Note that we have $A(h+ g) = A(h) A(g)$ (matrix multiplication). Thus $A(h)$ is invertible and $A :\mathbb R \to GL(n, \mathbb R)$, $h\mapsto A(h)$ is a one parameter group in $GL(n, \mathbb R)$. I wish to show that it is continuous.

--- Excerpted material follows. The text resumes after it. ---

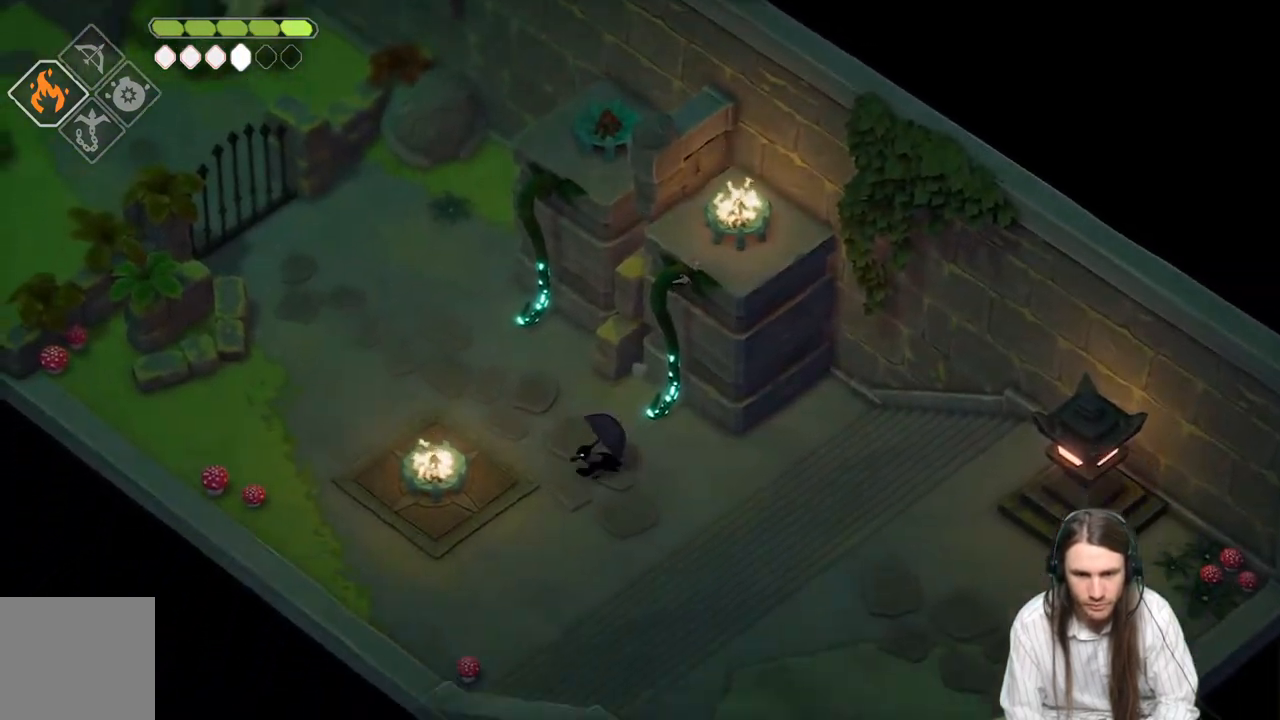
{"buttons": [], "left_stick": "center", "right_stick": "center", "events": [[417, "left_stick", "center"]]}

Lemma: Let $f_1, \cdots, f_n$ be linearly independent functions. Then there are $x_1, \cdots, x_n$ such that the matrix

$$F = \begin{bmatrix} f_1(x_1) & \cdots & f_1(x_n) \\ \vdots & & \vdots \\ f_n(x_1) & \cdots & f_n(x_n) \end{bmatrix}$$

is invertible.

Proof of lemma: We proceed by induction on $n$. When $n=1$, it is true as $f$ must be nonzero at some point. Assume the claim is true for $n-1$ and $x_1, \cdots, x_{n-1}$ is chosen. Consider the function

$$x \mapsto \det \begin{bmatrix} f_1(x_1) & \cdots & f_1(x_{n-1}) & f_1(x) \\ \vdots & & & \vdots \\ f_n(x_1) & \cdots & f_n(x_{n-1}) & f_n(x) \end{bmatrix}$$

If this function is identically zero, then $$ A_n f_n(x) + A_{n-1} f_{n-1}(x) + \cdots A_1 f_1(x) = 0$$ (by calculate the determinant by expanding the last column) and $A_n\neq 0$ (by induction hypothesis), which is a contradiction. Thus the lemma is proved.

By the lemma, we have $A(h)F = \tilde F(h)$, where $\tilde F(h)$ is continuous in $h$. Thus $A(h) = \tilde F(h) F^{-1}$ is continuous in $h$.

Now comes the black box: Any continuous homomorphism between Lie groups are indeed smooth, thus $A$ is smooth. Now put $x=0$ into $(*)$, then

$$f_i(h) = \sum_j A(h)_{ij} f_j(0) $$

thus all $f_i$ are smooth functions.

Lastly, we have

$$f_i'(x) = \sum_j D_{ij} f_j (x),$$

where $D = \frac{d}{dt} A(h)\bigg|_{h=0}$. Thus $f_i'$ and so $f' \in T(f)$.

Solution 2:

With a little use of Functional Analysis.

First observe that $T(\,f)$ is a closed subspace of $C(\mathbb R)$, equipped with the topology of locally uniform convergence, as it is finite-dimensional.

Let $j(x)$ be a non-negative $C^\infty$ function supported in $\big[-\frac{1}{2},\frac{1}{2}\big]$, with $\int_{-1/2}^{1/2}j(x)\,dx=1$. Then the convolution $j*f$ is equal to $$ j*f=\lim_{n\to\infty}\sum_{k=1}^nj(t_{k,n})T_{-t_{k,n}}f, $$ where $t_{k,n}=-\frac12+\frac{k}{n}$, and hence $j*f\in T(\,f)$. Let $$\hat T(\,f)=T(\,f)\cap C^\infty(\mathbb R).$$ Now if we set $j_\varepsilon(x)=\frac{1}{\varepsilon}j\big(\frac{x}{\varepsilon}\big)$, then $j_\varepsilon*f\to f$, locally uniformly, as $\varepsilon\to 0$. Thus every element of $T(f)$ lies in the closure of $\hat T(\,f)$. But as $\hat T(\,f)$ is finite dimensional, it is closed, and hence $\hat T(\,f)=T(\,f)$. Likewise the limit $f'=\lim_{h\to 0}\frac{1}{h}(T_hf-f)$ is locally uniform, as $f\in C^\infty$ and as $\frac{1}{h}(T_hf-f)\in T(f)$ so is $f'$.